In 2010, parishioners attended the Papal Visit of Pope Benedict XVI. A Prayer Vigil was held in Hyde Park, and Mass at Westminster Cathedral.
Fr. Michael departed the Parish in 2010 for St. Peter’s in Marlow, with his replacement Fr. David Barrett returning from studies in Rome. Fr. Michael remained at the Presbytery for a while longer whilst the Presbytery at Marlow was rebuilt.
Fr. David led a very successful ‘Helping Hands’ recruitment drive for volunteers amongst the congregations, this included the creation of the Our Lady of Peace Choir. Deacon Rev. Marek Gajdus also joined the Parish in 2012, assisting with Masses at St. Andrew’s and Our Lady of Peace. Several long-serving members of the Catholic congregation were awarded the Benemerenti Medal. The Presbytery was extensively refurbished, leaving the Parish once again with a significant debt.
The ‘Together in Faith’ Diocese fundraising programme was held in 2011-2012, to cover a shortfall in funding for the care of elderly priests, training for new priests, and development of lay ministry.
Sadly, suddenly in the summer of 2012, Fr. David had to take sickness absence. Fr. Andy Richardson was appointed as priest-in-charge. By early autumn, it had become clear that Fr. David would not be able to return, Fr. Andy was then appointed as Parish Priest. He was previously assistant priest at St. Edward’s in Kettering. Fr. Andy was also the first Priest ordained by Bishop Peter Doyle.
Fr. Simon Penhalagan, a Missionary Priest with the SION Community for Evangelism in Brentwood, Essex moved into the Presbytery. In 2014 he became the Chair of the Bishop’s Youth Ministry Liaison Group (the managing body of the Northampton Youth Ministry Office).
Fr.

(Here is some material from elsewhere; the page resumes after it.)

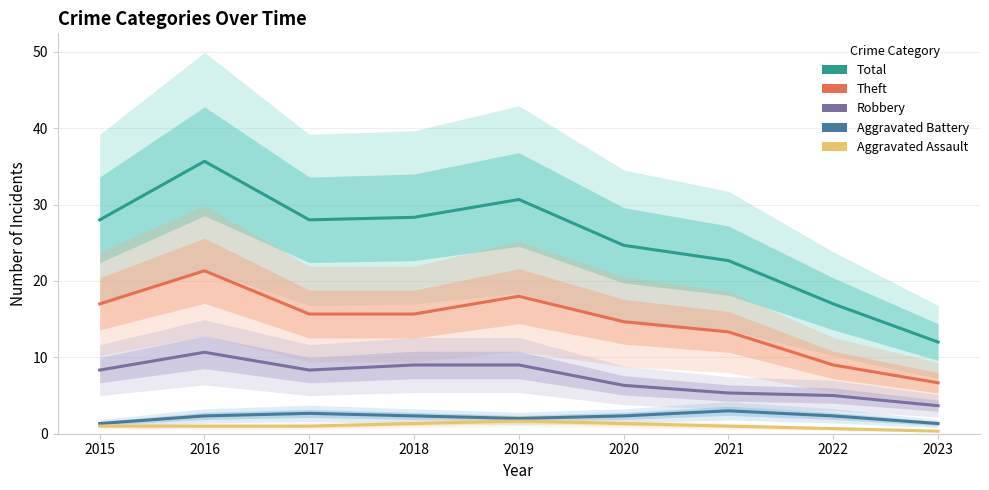

Which series has the largest range (max minus min)?

Total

Andy had the difficult task of dealing with the substantial parish debt, cost cutting and holding fund raising events. The enforced reduction of Sunday Masses in the Slough Pastoral Area meant St. Gilbert’s was left with two Masses per month, and Sunday evening Mass is no longer held at Our Lady of Peace.
In 2014, St. Andrew’s Curate, the Rev. Janet Minkkinen was appointed as the Anglican Vicar, replacing the Rev. Sue Smith.
St. Gilbert’s celebrated their 50th Anniversary in 2014 with a celebratory Mass with Bishop Peter, with many of our former Parish Priests in attendance. Canon Bosco Clarke (retired) is assisting with Masses at Eton Wick.
Members of the SION Community organised a Parish Mission in Autumn 2014, a memorable week of special events with the theme: ‘Fan into a flame the gift of God’. The key aspects were: The gift we are in the Father; The gift of Jesus; The gift of Forgiveness; The gift of the Holy Spirit; Being a gift to others is our Mission.
Parish Mission Prayer
Heavenly Father, we thank you for sending your Son, our Lord Jesus Christ, to reveal your unconditional love for us, and for pouring out your Holy Spirit upon the Church. May that gift of the Spirit that dwells within each one of us be fanned into a flame so that we may have a burning love for you and for our neighbour.
Help each of us to play our part in making our parish a place of welcome, where people may experience your healing grace and be empowered to bear witness to your love for all.
We ask this through Christ our Lord, Amen.
Our lady of Peace: Pray for us!
St Andrew: Pray for us!
St Gilbert: Pray for us!
The London and Slough Run organised their first Winter Night Shelter for the homeless in Slough in 2014. Our Lady of Peace Church was one of several venues to welcome the homeless.
In 2016, following a consultation process, Our Lady of Peace Nursery and Infant School (formerly the First School) and the Our Lady of Peace Junior School (formerly the Middle School) were combined to form Our Lady of Peace Catholic Primary and Nursery School.